(TASK DETAILS) Wherever the string "submitted" appears in the records, return the line that holds it.

☆ ☆ ☆ ☆

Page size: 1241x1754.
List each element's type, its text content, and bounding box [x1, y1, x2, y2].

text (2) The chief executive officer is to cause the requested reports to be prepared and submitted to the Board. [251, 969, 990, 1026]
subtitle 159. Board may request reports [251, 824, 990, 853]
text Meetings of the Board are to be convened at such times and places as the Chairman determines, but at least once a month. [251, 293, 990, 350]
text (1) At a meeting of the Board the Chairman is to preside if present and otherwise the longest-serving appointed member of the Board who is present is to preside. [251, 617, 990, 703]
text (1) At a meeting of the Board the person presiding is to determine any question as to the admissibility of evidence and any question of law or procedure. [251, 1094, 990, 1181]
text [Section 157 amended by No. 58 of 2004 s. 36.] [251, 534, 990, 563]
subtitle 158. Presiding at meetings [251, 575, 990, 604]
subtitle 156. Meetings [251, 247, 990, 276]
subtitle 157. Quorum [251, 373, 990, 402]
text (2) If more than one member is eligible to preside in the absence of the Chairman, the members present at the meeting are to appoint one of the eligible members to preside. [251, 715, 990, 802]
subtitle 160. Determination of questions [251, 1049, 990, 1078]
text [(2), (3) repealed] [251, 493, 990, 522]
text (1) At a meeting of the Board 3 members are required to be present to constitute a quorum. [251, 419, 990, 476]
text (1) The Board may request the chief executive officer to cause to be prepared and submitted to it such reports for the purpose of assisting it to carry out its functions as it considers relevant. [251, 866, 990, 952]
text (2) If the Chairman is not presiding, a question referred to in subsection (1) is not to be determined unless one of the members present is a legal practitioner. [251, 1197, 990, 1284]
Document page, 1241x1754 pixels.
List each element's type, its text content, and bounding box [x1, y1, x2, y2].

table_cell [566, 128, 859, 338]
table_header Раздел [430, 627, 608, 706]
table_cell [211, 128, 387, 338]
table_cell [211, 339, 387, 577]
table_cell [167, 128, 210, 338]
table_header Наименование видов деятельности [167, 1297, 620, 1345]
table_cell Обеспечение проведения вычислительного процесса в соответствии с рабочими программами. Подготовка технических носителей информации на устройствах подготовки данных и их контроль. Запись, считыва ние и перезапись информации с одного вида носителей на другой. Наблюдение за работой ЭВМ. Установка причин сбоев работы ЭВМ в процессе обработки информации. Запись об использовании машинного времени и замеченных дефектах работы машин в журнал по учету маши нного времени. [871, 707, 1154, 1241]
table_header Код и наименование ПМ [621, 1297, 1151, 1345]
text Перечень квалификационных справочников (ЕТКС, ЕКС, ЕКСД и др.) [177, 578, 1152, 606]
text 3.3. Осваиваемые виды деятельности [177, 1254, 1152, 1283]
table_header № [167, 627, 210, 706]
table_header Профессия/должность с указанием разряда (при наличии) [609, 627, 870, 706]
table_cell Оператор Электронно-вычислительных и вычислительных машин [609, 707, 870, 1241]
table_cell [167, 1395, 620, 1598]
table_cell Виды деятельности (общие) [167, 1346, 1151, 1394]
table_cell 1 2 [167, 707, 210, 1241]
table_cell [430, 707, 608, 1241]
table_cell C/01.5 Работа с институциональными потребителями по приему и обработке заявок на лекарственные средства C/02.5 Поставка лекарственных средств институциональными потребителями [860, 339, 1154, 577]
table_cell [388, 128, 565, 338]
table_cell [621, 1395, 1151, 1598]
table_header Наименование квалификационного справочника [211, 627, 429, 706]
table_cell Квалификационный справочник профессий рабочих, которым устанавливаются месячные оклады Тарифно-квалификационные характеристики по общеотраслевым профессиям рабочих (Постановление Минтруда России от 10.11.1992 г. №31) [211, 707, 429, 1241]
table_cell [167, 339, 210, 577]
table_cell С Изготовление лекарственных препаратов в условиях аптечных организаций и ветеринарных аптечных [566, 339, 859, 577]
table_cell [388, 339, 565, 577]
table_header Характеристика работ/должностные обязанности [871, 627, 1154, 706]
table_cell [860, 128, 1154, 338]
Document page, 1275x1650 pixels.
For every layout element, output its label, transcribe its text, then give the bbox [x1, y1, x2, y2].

☆ ☆ ☆ ☆

(OUTPUT OF THE EXERCISE)
text (2) The chief executive officer is to cause the requested reports to be prepared and submitted to the Board. [251, 969, 990, 1026]
text (1) The Board may request the chief executive officer to cause to be prepared and submitted to it such reports for the purpose of assisting it to carry out its functions as it considers relevant. [251, 866, 990, 952]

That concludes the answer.